Return every line below exactly as written.

**Provided entries**
━━━━━━━━━━━━━━━━━━━━
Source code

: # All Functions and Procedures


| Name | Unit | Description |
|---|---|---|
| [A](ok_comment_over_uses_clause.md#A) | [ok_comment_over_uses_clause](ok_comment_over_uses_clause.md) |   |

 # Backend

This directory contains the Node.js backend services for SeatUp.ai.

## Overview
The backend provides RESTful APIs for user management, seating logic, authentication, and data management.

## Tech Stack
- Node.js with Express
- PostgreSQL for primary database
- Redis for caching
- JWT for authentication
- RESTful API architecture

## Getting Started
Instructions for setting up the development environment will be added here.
━━━━━━━━━━━━━━━━━━━━
**Result for this task**
Source code

: # All Functions and Procedures


| Name | Unit | Description |
|---|---|---|
| [A](ok_comment_over_uses_clause.md#A) | [ok_comment_over_uses_clause](ok_comment_over_uses_clause.md) |   |

 # Backend

This directory contains the Node.js backend services for SeatUp.ai.

## Overview
The backend provides RESTful APIs for user management, seating logic, authentication, and data management.

## Tech Stack
- Node.js with Express
- PostgreSQL for primary database
- Redis for caching
- JWT for authentication
- RESTful API architecture

## Getting Started
Instructions for setting up the development environment will be added here.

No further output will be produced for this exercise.